第31話 未成年と成人の違い

 新橋のお父さんという想定読者は、ファンタジーも未成年ヒロインも受け付けないという話の続きなんですけど、じゃあ、未成年と成人でどんな違いがあるのか考えてみたいと思います。


 これ、たぶんだけど「小説文で書かれた作品しか取らないよ、」と同じリクツだろうなぁと思います。未成年ヒロインはウケが悪いとか、照れの方が先に来るとか。


 そもそも若いヒロインが目当てで読む層は直球で漫画やラノベに行きません? ファンタジーにしてもわざわざ一般文芸で異世界とか扱う必要ないですよね、専門とも言えるラノベレーベル山ほどあるのに。だから差別化というのもかなり入ってるだろうなという気がします。


 文学や文芸系って、その想定読者が何を目的に読むかってのも、大まかに決まってる感じあるじゃないですか。「人間を書く」とかいうアレでしょう。


 だったら、人間的幅の狭い未成年よりも色々経験値貯めた成人の方が扱いやすいと思うんですよね、悩みの幅がすなわちテーマの幅という感じで。


 新橋のお父さんという想定読者はファンタジーも乳臭いヒロインも受け付けないけど、丸の内のバリキャリ女子さんという想定読者になれば、もちろん想定されるNGワードが変わるわけですよね。



 未成年ってのは、せいぜいバイト経験とあとは学校生活と、付属としての家族関係しか描けないわけですよ。現実的舞台においては。家庭を中心的に切り回すような描写はワケあり家庭になってしまう。そういうテーマなら出せますけど。


 成人になれば未成年と違ってフリーパスです。逆を言えば、未成年というのを動かすのは、かなり制約が厳しい、と捉えた方がいいんじゃないかなと思います。


 その制約の一つであり、重い枷になるのが「なぜ未成年でないといけないのか?」という理由付けだろうなぁと。成人向けの小説に成人ヒロインが出るのはこれは当たり前なのでそこに理由など要らなさそうですが、未成年となると、文学文芸なら理由が必要だと思います。成人女性で支障が無いなら成人女性にするべきでしょう。フォーマットは成人向けの小説用なのだから、主役もヒロインも成人なのが無難と考えるべきですから。少年漫画の主要キャラは未成年が望ましい、というのと同じリクツ。
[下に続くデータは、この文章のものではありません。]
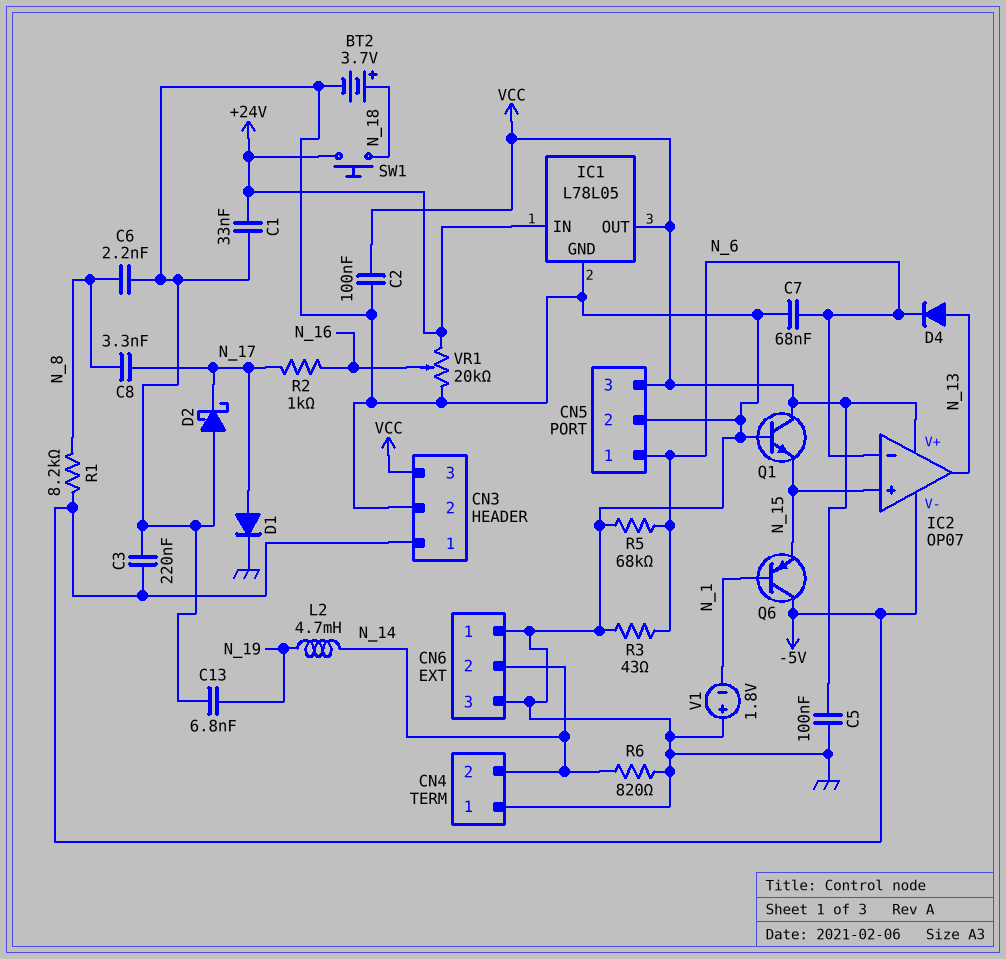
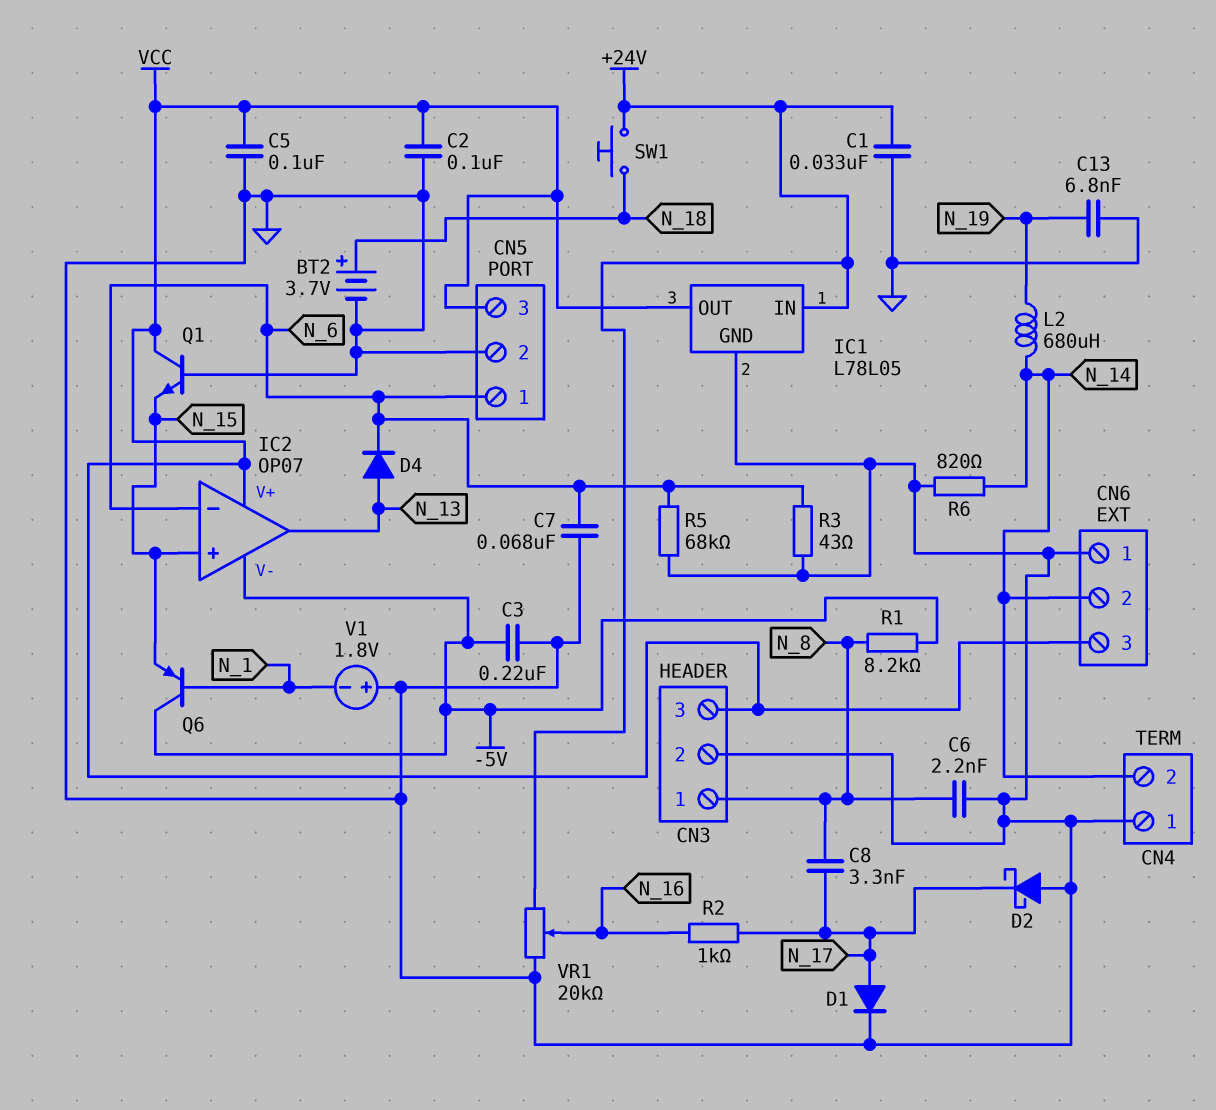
CN3 pin 1: -5V -> N_8
CN6 pin 3: GND -> VCC
L2: 4.7mH (N_14, N_19) -> 680uH (N_14, N_19)

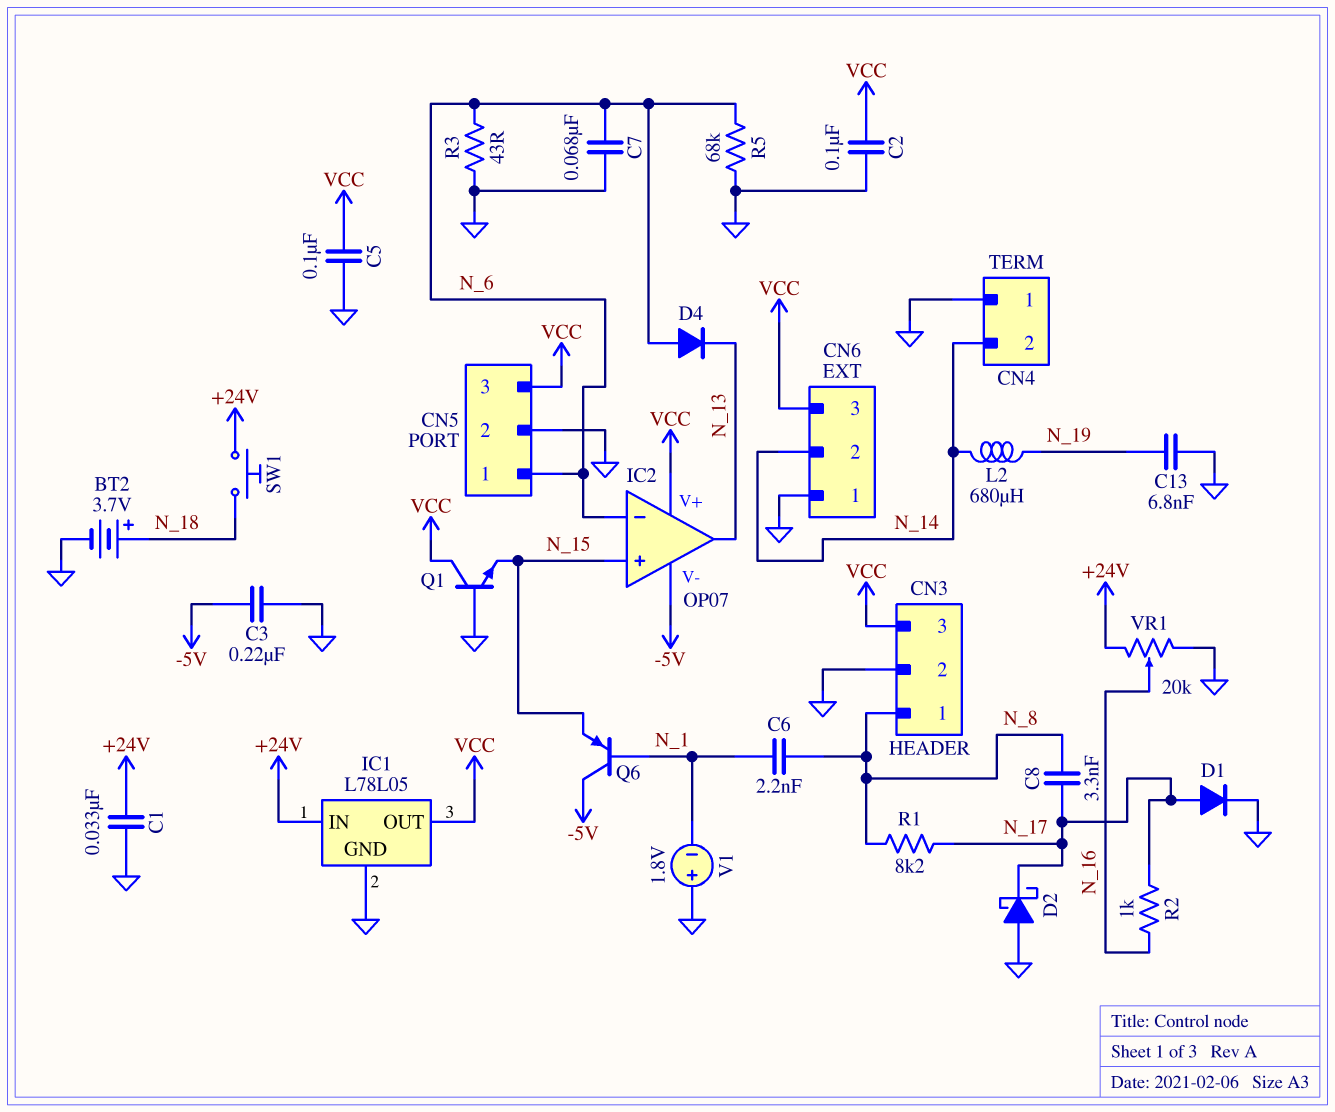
C6: 2.2nF (GND, N_8) -> 2.2nF (N_1, N_8)
D4: diode (A N_13, K N_6) -> diode (A N_6, K N_13)
R1: 8.2k (-5V, N_8) -> 8.2k (N_8, N_17)
R6: 820 (GND, N_14) -> none

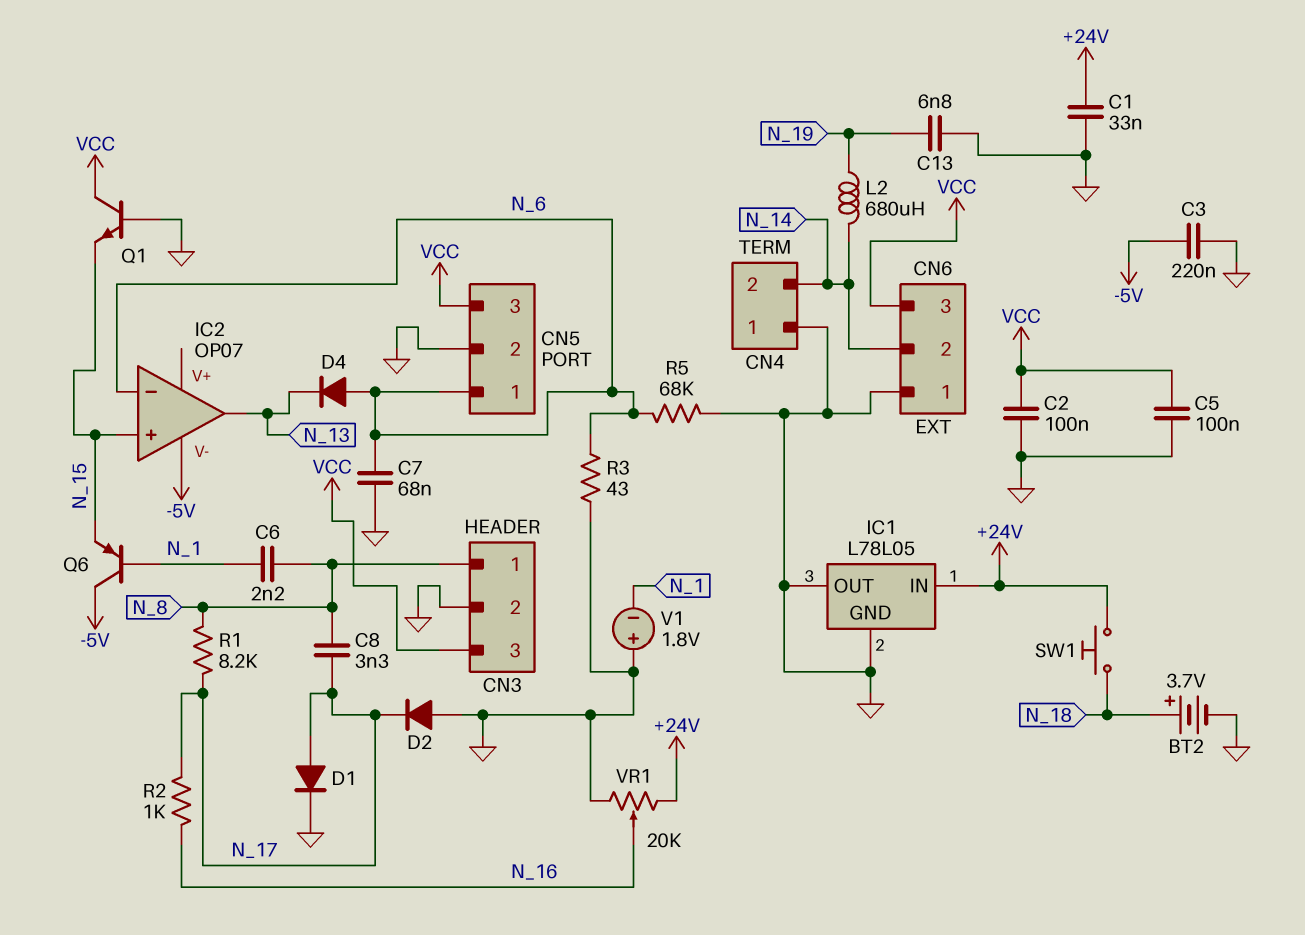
D2: schottky (A GND, K N_17) -> diode (A GND, K N_17)
IC1 pin OUT: VCC -> GND
IC2 pin V+: VCC -> none

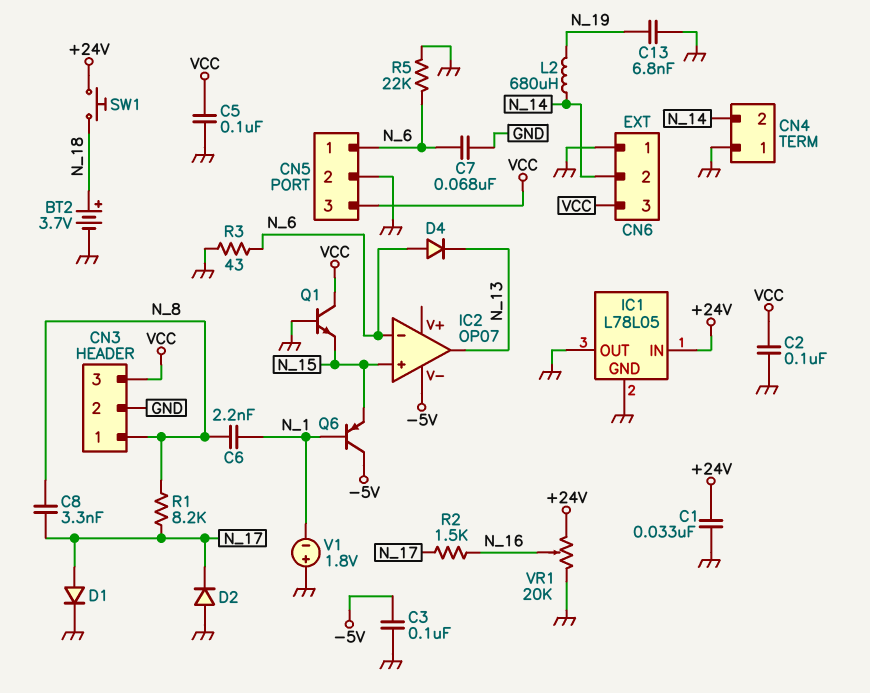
C3: 220nF (-5V, GND) -> 100nF (-5V, GND)
R2: 1k (N_16, N_17) -> 1.5k (N_16, N_17)
R5: 68k (GND, N_6) -> 22k (GND, N_6)

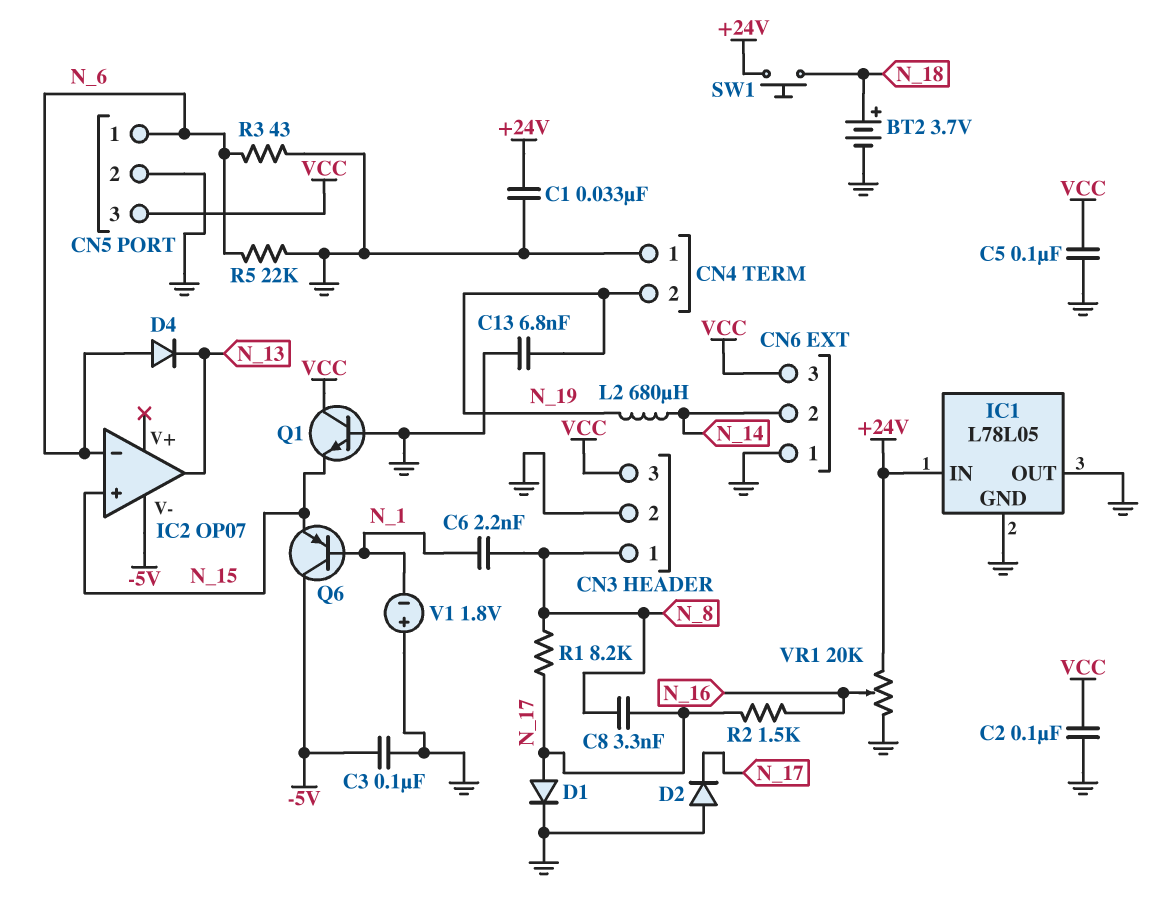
C7: 68nF (GND, N_6) -> none
CN4 pin 2: N_14 -> N_19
 それに、昨今の世論を鑑みれば、成人主人公が未成年ヒロインとセットというのはどうも描きにくいと思います。ロリコンですか。この主人公、どういう心境でこのヒロインと接するんですか。めちゃくちゃ書きにくくないですか?(笑


 成人同士なら阿吽で済むような共通認識も、片方が未成年というだけでそこに共通認識はなかなか見いだせるもんじゃないと思いますし。ジェネレーションギャップをいちいち書くのは面倒臭そうです、それがテーマにあるならまだしも……


 ラノベならそこまで細かい設定を詰めなくてもなんか雰囲気で押し通せそうなんですけど、文学や文芸はそういうリアリティにはものすごく煩いじゃないですか。(笑


 異世界にシャワーがあるのは違和感ゴリゴリだ、とかの騒動を思い出します。あの感覚って文学文芸なら当たり前のように求められると思うんですよね。だからアラ探しとバグ潰しの作業が途方も無くなるから、ファンタジーとも相性悪そうだなと感じる次第です。


 カテゴリが違う、で片付くんでそういうの気にするのが面倒なら素直にラノベで書くのが正解と思うんですよね、細かいことチクチク言われるの嫌だったら。




 最初に文学と文芸のカテゴリがあって、そこからはみ出す要請でラノベが生まれたわけなんで、そっちでやればいいことをこっちに侵略してまでやろうとしないでほしい、という苦言はたまーに聞こえてくるので注意したいもんです。